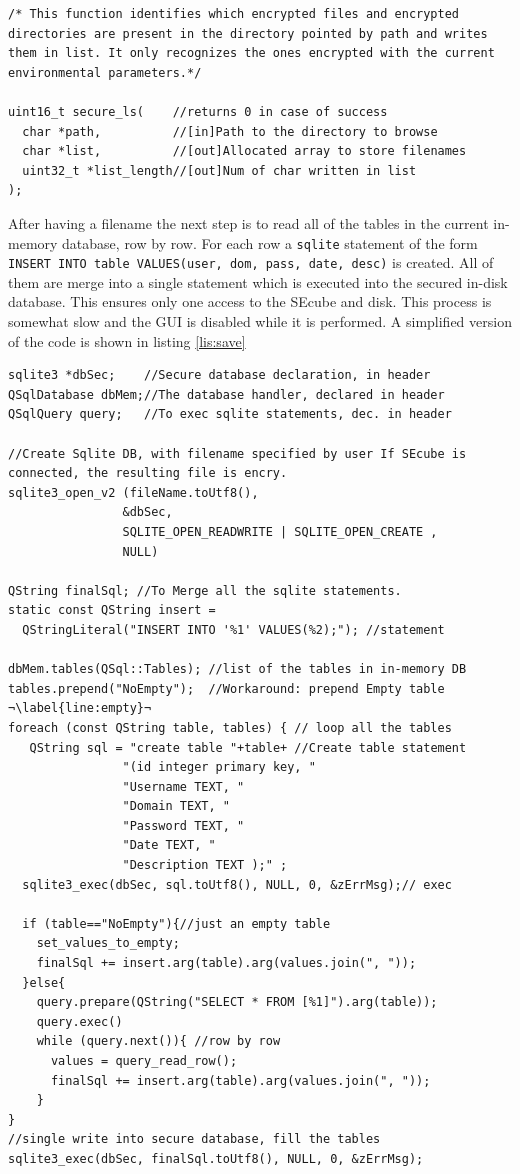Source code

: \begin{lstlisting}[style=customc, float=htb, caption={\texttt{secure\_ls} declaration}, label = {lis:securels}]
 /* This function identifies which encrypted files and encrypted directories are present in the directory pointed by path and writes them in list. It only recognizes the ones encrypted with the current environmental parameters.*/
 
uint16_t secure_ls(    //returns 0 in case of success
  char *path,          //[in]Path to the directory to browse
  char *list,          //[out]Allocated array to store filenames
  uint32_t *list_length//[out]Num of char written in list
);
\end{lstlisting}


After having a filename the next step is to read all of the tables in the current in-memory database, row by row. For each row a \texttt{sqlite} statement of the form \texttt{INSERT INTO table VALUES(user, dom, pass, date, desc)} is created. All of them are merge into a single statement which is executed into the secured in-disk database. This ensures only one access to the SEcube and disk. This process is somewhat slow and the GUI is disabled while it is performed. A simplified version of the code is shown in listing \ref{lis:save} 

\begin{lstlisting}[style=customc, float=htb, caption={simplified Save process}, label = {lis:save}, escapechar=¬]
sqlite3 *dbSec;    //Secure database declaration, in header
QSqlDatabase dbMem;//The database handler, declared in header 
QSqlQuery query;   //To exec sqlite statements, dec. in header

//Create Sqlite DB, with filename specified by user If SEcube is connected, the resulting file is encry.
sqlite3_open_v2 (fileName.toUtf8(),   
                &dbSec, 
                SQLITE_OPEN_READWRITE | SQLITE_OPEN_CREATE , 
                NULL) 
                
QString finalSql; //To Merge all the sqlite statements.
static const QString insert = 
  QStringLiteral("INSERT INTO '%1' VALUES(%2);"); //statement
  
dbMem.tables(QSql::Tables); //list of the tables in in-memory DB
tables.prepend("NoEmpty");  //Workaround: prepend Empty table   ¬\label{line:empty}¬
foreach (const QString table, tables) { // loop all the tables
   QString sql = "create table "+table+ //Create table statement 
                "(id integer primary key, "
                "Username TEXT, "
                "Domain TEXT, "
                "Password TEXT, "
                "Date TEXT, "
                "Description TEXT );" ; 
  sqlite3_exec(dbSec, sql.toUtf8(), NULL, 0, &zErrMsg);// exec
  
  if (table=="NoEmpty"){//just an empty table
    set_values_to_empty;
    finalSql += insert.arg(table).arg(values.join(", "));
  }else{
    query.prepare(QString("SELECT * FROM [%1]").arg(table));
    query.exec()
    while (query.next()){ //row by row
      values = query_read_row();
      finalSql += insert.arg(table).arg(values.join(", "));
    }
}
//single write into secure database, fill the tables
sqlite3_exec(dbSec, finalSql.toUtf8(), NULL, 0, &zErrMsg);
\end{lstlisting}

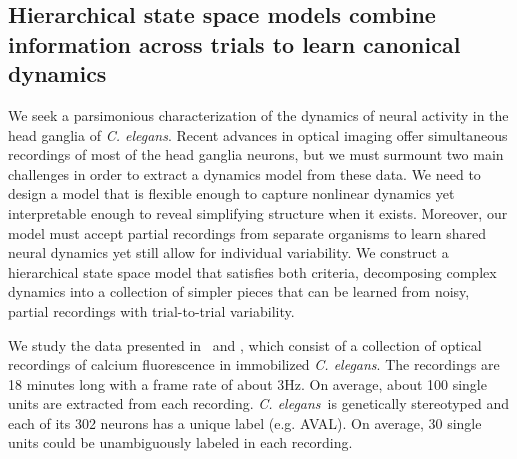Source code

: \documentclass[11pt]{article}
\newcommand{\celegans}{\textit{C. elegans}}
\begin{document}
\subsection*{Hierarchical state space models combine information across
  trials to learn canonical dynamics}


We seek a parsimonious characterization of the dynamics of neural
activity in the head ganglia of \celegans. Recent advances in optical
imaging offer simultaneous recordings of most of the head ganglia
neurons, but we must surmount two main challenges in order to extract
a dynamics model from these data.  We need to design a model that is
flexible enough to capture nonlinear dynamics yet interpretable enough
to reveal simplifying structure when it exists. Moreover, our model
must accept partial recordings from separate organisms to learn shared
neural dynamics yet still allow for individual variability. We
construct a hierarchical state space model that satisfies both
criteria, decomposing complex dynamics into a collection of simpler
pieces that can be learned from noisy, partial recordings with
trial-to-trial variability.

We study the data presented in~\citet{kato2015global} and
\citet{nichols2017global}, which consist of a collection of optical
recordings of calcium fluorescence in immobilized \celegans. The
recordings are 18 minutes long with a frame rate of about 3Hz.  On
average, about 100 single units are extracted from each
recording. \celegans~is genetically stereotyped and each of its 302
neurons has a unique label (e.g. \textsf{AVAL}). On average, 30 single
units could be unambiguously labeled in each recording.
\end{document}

▬▬▬▬▬▬

▶ _EXERCISE GOAL_:
Copy out, from the listing above, every line that contains the string "only".

▶ _TASK OUTPUT_:
 /* This function identifies which encrypted files and encrypted directories are present in the directory pointed by path and writes them in list. It only recognizes the ones encrypted with the current environmental parameters.*/
After having a filename the next step is to read all of the tables in the current in-memory database, row by row. For each row a \texttt{sqlite} statement of the form \texttt{INSERT INTO table VALUES(user, dom, pass, date, desc)} is created. All of them are merge into a single statement which is executed into the secured in-disk database. This ensures only one access to the SEcube and disk. This process is somewhat slow and the GUI is disabled while it is performed. A simplified version of the code is shown in listing \ref{lis:save} 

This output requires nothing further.